Background information
- Origin: Boyertown, Pennsylvania, United States
- Genres: Punk rock, hardcore punk
- Years active: 1993–present
- Label: Spine Punch Music
- Members: Cedric Rokkgod Adam Mederia
- Past members: Dion Blade Robert Alper Mark Fry Dave Getzoff Rick Wadsworth Steve Faulkner Chris Dwyer Devon "tank" Wentzel" Chris Maag
- Website: www.myspace.com/thepissshivers

= The Piss Shivers =

American punk rock band

The Piss Shivers are an American old school punk rock band formed in 1994. The band, which is based out of the Philadelphia suburbs, are also occasionally referred to as the "Pee Shivers" when played on the radio. Starting in the winter of 1993 singer/guitarist Cedric Crouch (a.k.a. Cedric Rokkgod) began making demo tapes with a multi track recorder and a drum machine. Realizing the limitations this created for live shows, a flesh and blood line up in the form of Dion Blade (bass) and Robert Alper (drums) soon followed. Crouch, who is the primary songwriter, has been the only constant in the group. The rest of the band, primarily bassists and drummers have been a revolving line up based on their availability to record and tour.
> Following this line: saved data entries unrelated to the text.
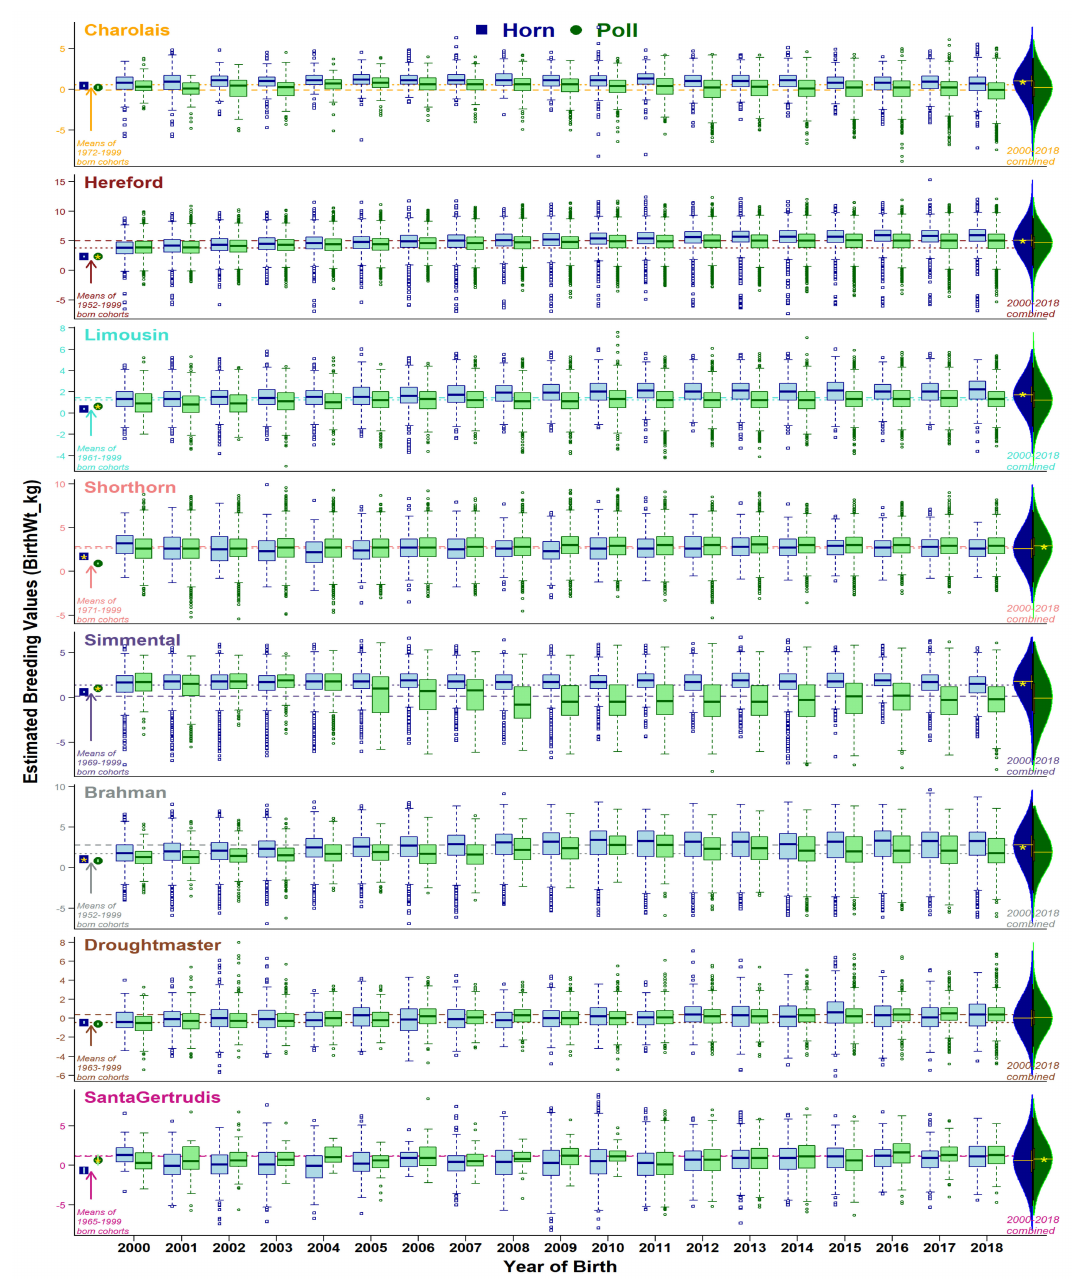
Figure 2. Boxplots of birth weight EBVs (accuracy ≥ 50%) for horn (blue) and poll (green) cohorts born from 2000 to 2018. Dotted and dashed lines show breed averages at the start (2000) and end (2018) of the selected period. Points at the left side of graphs show cohort averages for recorded animals born before 2000. Violin plots on the right side show the distribution of horn and poll cohorts during 2000 to 2018 combined, with a yellow star representing a statistical significance of mean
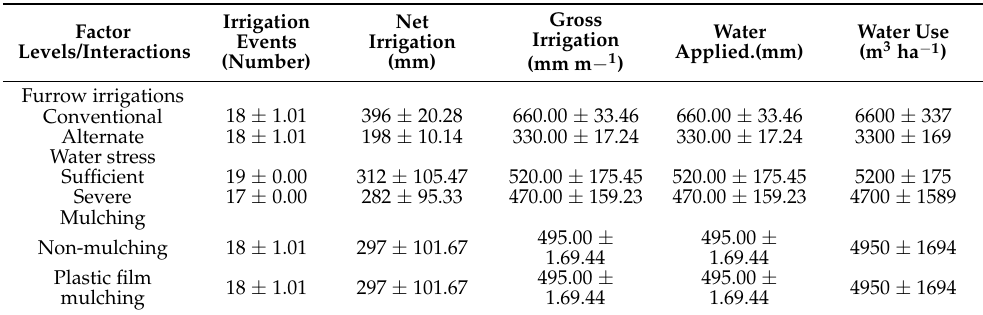
Figure 2. Gross irrigation water used under different irrigation methods (IM), water stress (WS), and mulching practice (MP) throughout the base period during 2020–2021. T 1 , T 2 , T 3 , T 4 , T 5 , T 6 , T 7, and T 8 indicate the combined factor treatments. Table 3. Factor effects on irrigation interval, irrigation events, water application, and water use. The data represent means ± SE.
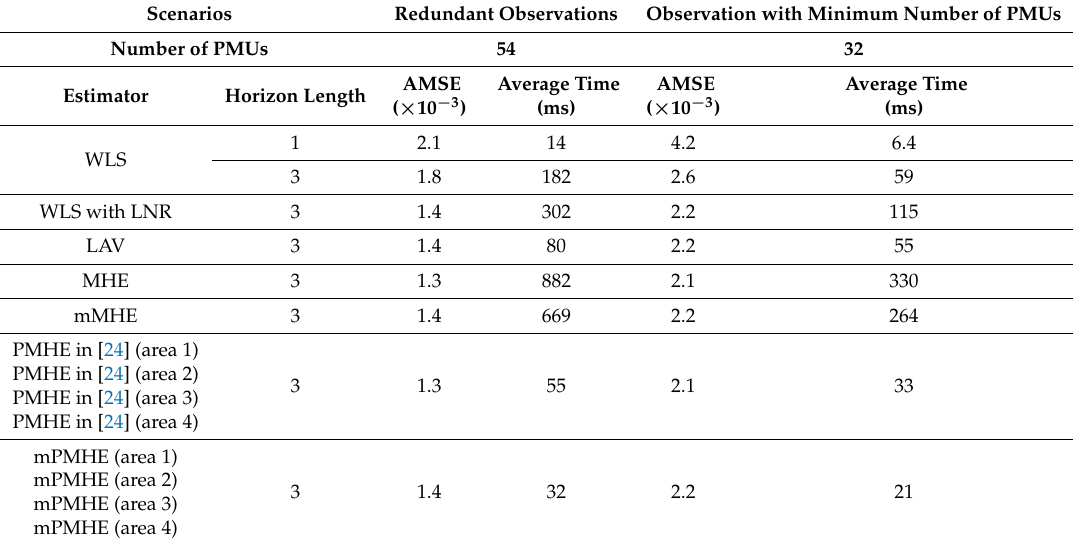
Figure 14. The Mean Square Error (MSE) of WLS(1) (the horizon length of measurements is 1), MHE, mMHE, PMHE and mPMHE with constraints in the IEEE 118-bus system installed with minimum number of PMUs. Table 4. The Average of Mean Square Error (AMSE) and average computation time (per step) with different estimators in the IEEE 118-bus system under two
The band has extensively played shows and toured on the east coast and released numerous recordings such as the CDs Help, My Dog's A Skinhead!, Hepped Up On Goofballs and We're Cheap Dates, and has also appeared on many compilations put out by labels from the U.S., Ireland and Japan.

==Discography==
Albums
- Help, My Dog's A Skin Head! (1994 Spine Punch Music)
- Hepped Up on Goofballs (1997 Spine Punch Music)
- The Piss Shivers - Self-titled CD collecting both released and previously unreleased tracks (2000 AUA Records in Italy - Snaps Music)
- We Are Cheap Dates (2003 Spine Punch Music)

CD compilations
- Variety Pack (Narciscus Records)
- No Fate - World Hardcore Compilation (HG Fact records, Japan) Also appearing on this compilation are Snap-Her and Naked Aggression.
- Wood Panel Pacer Wagon with Mags (Vinyl 12" and 7" comp., 100 bands doing 30 second songs on Very Small Records) Also appearing on this compilation are Boris the Sprinkler, J. Church, Violent Society, Less Than Jake and Blanks 77.
- Sayin' bye bye to label slavery (Stink Box Records/Rotten Roll records)
- Pope Kevorkian presents ... Got A Match??? (Exploitation Records)
- No Royalties (Vinyl Comp by Bad People Records) Also appearing on this compilation are Charles Bronson Band, MK Ultra and Capitalist Casualties.
- Rumors from the Air Conditioned Tiger Pit (Rotten House Records Comp)
- Pay No Attention to What's Behind the Curtain(Stink Box Records CD comp) Also appearing on this compilation are The Cuffs.
- Best of the Best (Awesome Dawson Records CD comp) Also appearing on this compilation are Dropkick Murphy's, Blanks 77 and Showcase Showdown
- Junk Punk (Awesome Dawson Records cd comp)
- KAOS comp II ( Under the Volcano/Mother Box CD comp)
- Liverache - Tales from the Liver's Edge (double LP comp, Very Small Records). This is a comp about booze. Other featured bands include: Less Than Jake and The Wretched Ones .
- Rejected, Volume II (Rejected Records CD Comp, in Ireland) Also appearing are J. Church
- Evil Surfin Dred (Booz Records CD comp, Japan) Also appearing of the cd are The White Trash Debutantes and Krapp(UK)
- Punk For Life (Run and Hide Records) Other bands featured on this cd include; MDC, Kill The Witness and The Wretched Ones.
- The International Punk Rock 10 disc Boxed set (Meathead records) Also appearing are the commercials, The White Trash Debutantes and the Bully's

7 Inch compilations
- Berks County '98 (Rockin' House Records)
- Contents Under Pressure (Rockin' House Records) Also appearing are the FUX

==Other media==
- The Piss Shivers appear in the book "Anecdote, Stories From The Road" Compiled and edited by Rachael Almada (published by Bodach Press)
- The Piss Shivers provide the music for a punk rock group in the GMP Pictures/Red Letter Media feature film "Oranges the Movie"
- The Piss Shivers performed the theme song to the 2013 horror comedy movie Zombie eXs).